→ **TASK DESCRIPTION**
Copy this listing word for word, all of it, but leave out the pictures.

→ **RECORDS SUPPLIED**
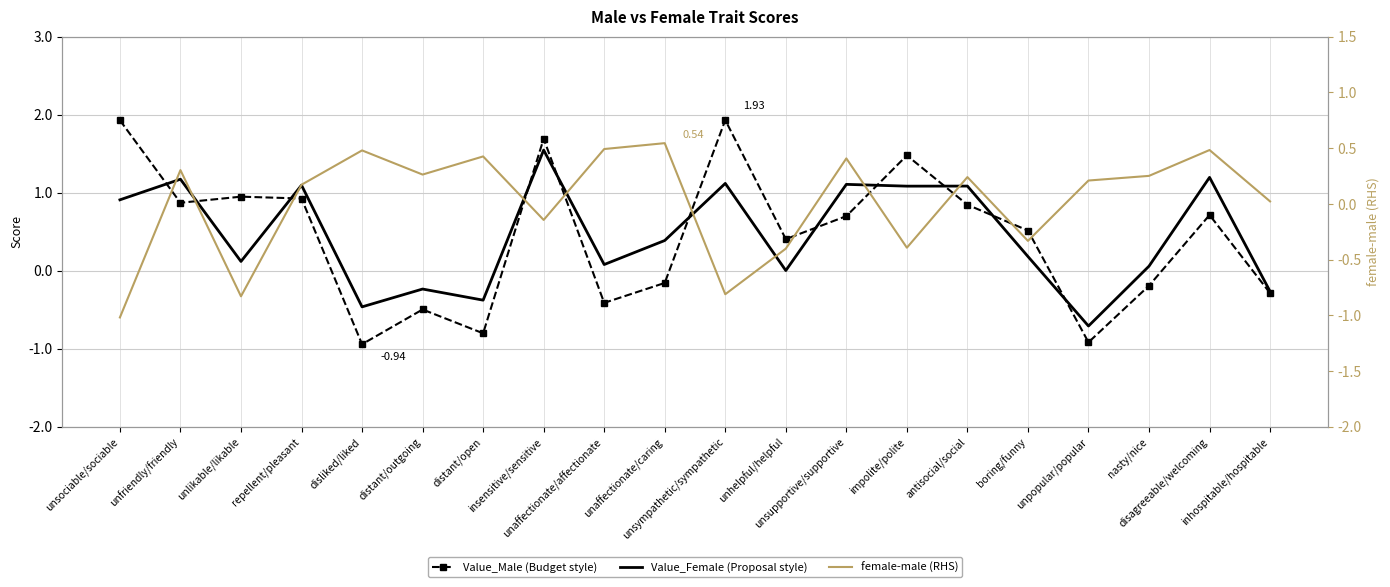

True or false: Value_Female (Proposal style) has more than 0 interior local peaks.

True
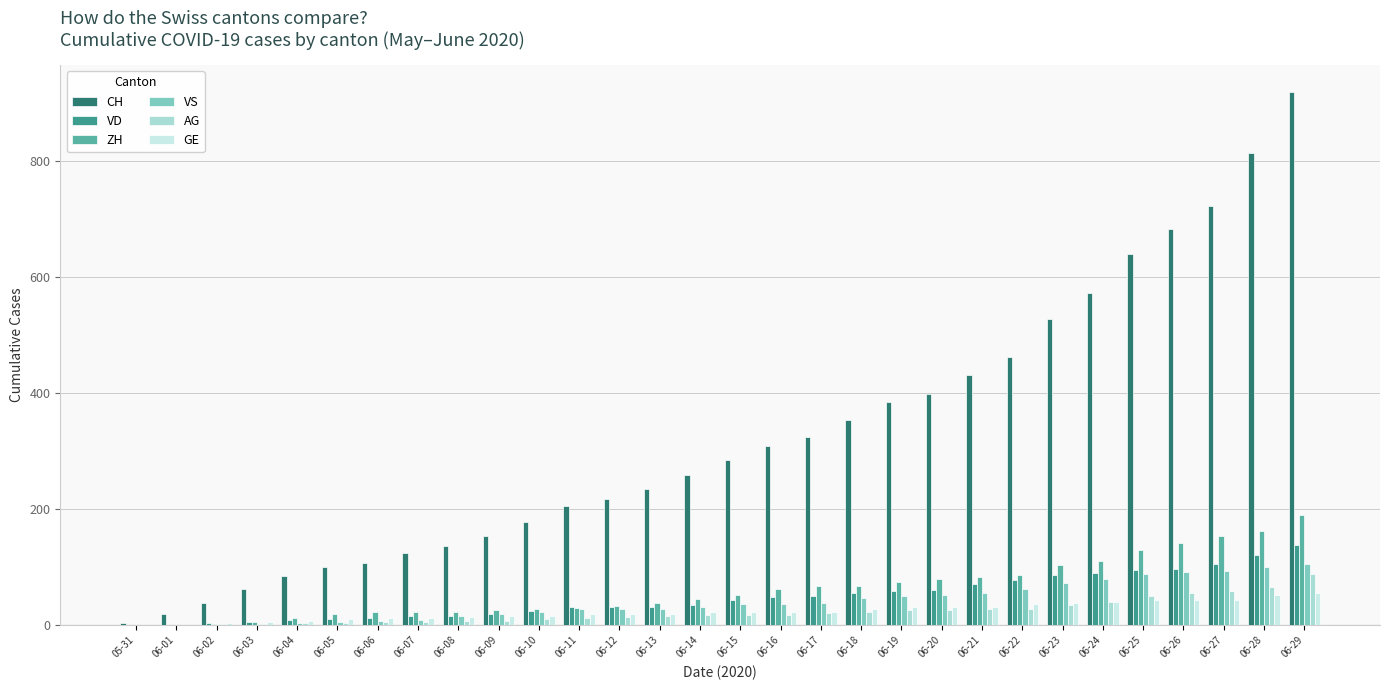

The GE series shows 23 at 06-17. True or false?

True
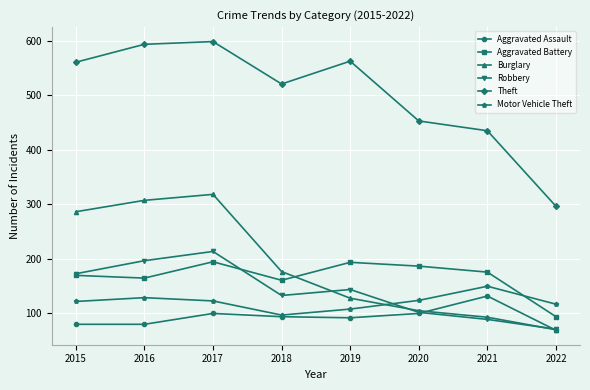

What is the value of the Robbery point at the 4th from the left?

132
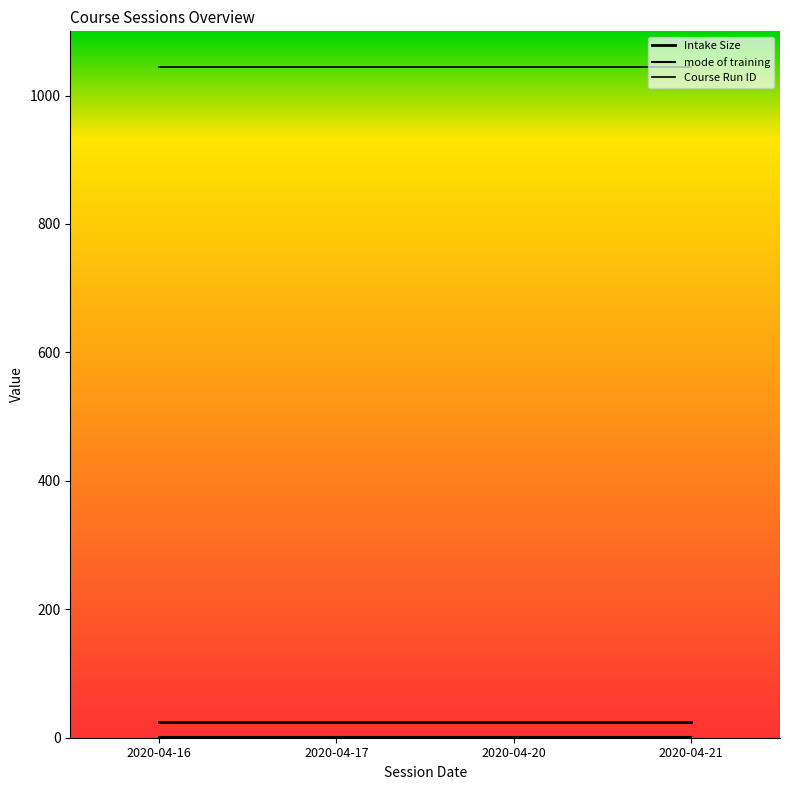

At which label is Course Run ID closest to 1044?

2020-04-16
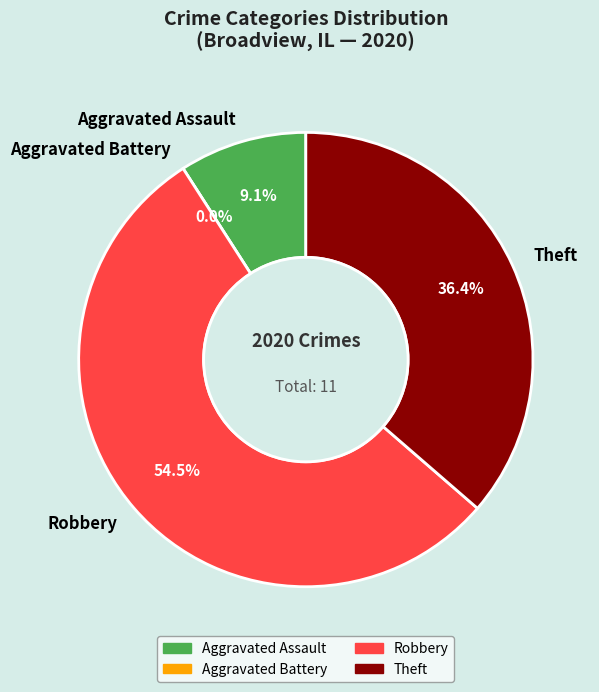

Is Robbery the majority of the pie?

Yes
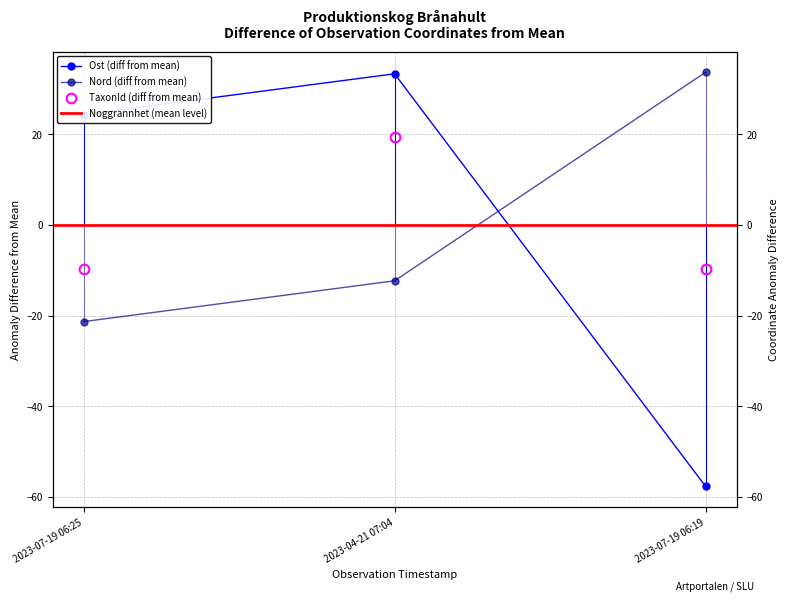

At which category is the sum across all series the highest?

2023-04-21 07:04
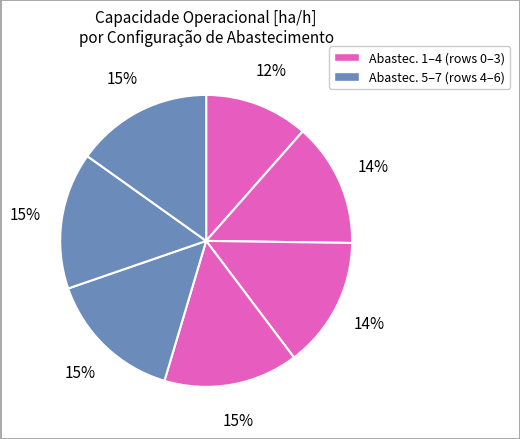

How many segments does this pie chart have?

7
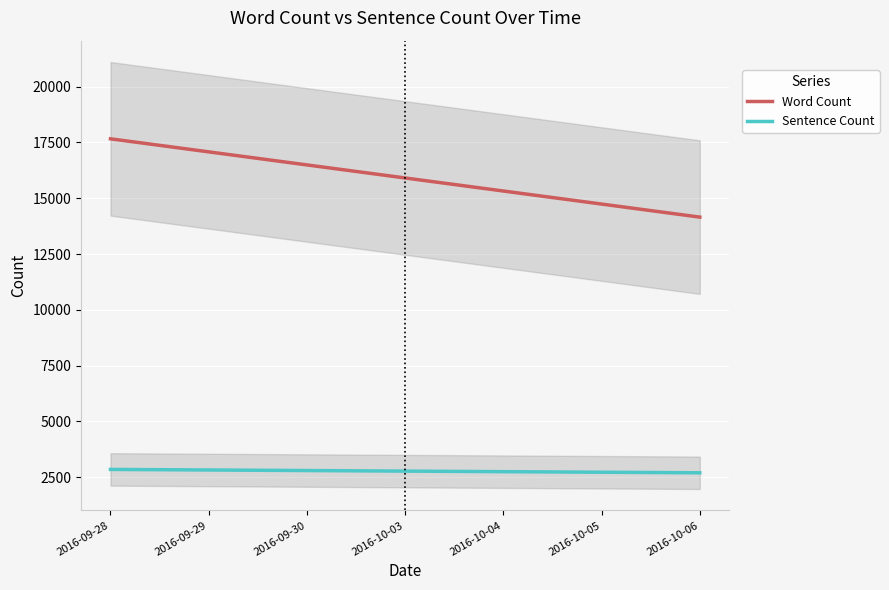

True or false: Sentence Count and Word Count cross at least once.

False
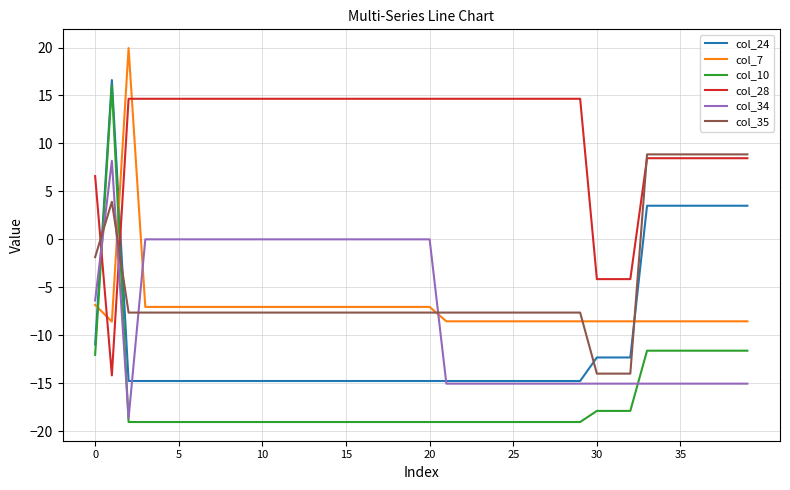

Which series has the largest total across all categories?

col_28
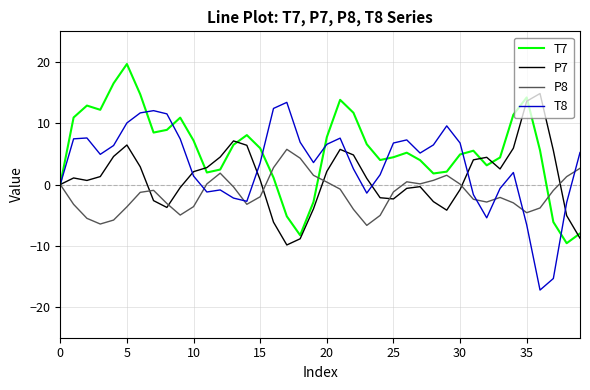

Rank the series by their average value, from highest to lowest.

T7, T8, P7, P8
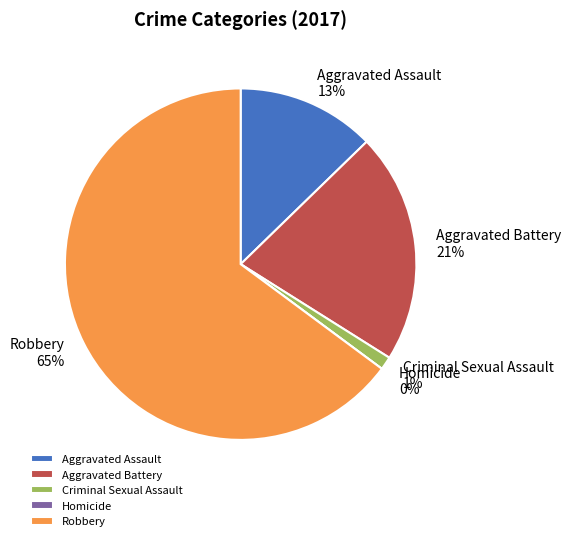

To the nearest percent, what percentage of the pie is Aggravated Assault?

13%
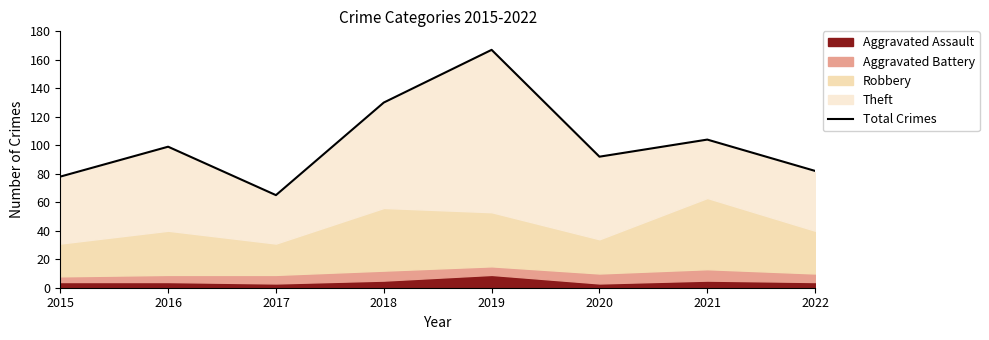

List the labels in order of value, largest first.

2019, 2018, 2021, 2016, 2020, 2022, 2015, 2017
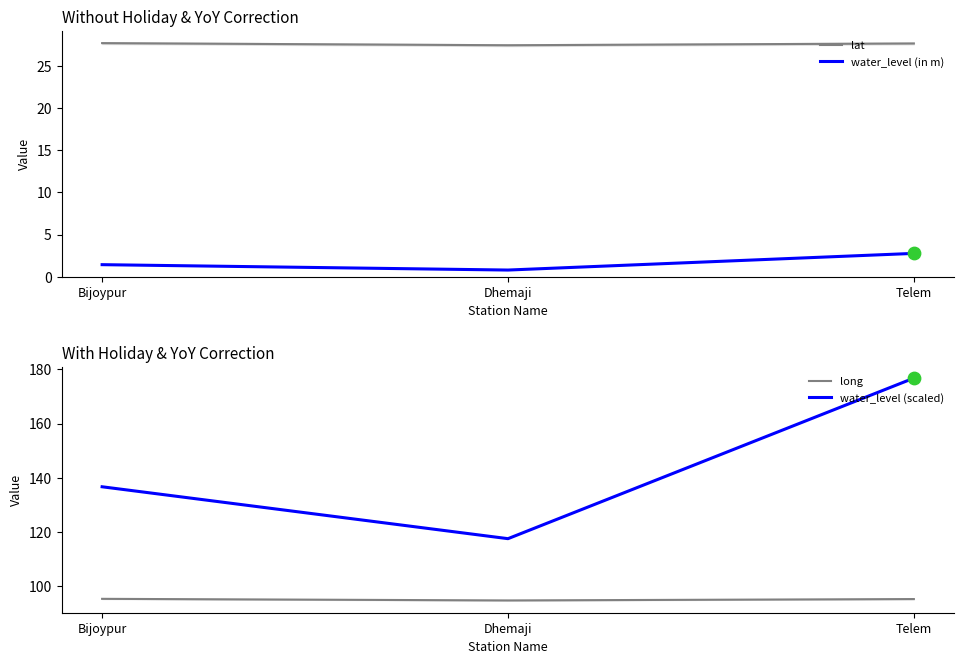

What are all the series names shown in the legend?

lat, water_level (in m), long, water_level (scaled)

→ **OUTPUT FOR THIS EXERCISE**
True or false: Value_Female (Proposal style) has more than 0 interior local peaks.

True

The GE series shows 23 at 06-17. True or false?

True

What is the value of the Robbery point at the 4th from the left?

132

At which label is Course Run ID closest to 1044?

2020-04-16

Is Robbery the majority of the pie?

Yes

At which category is the sum across all series the highest?

2023-04-21 07:04

How many segments does this pie chart have?

7

True or false: Sentence Count and Word Count cross at least once.

False

Which series has the largest total across all categories?

col_28

Rank the series by their average value, from highest to lowest.

T7, T8, P7, P8

To the nearest percent, what percentage of the pie is Aggravated Assault?

13%

List the labels in order of value, largest first.

2019, 2018, 2021, 2016, 2020, 2022, 2015, 2017

What are all the series names shown in the legend?

lat, water_level (in m), long, water_level (scaled)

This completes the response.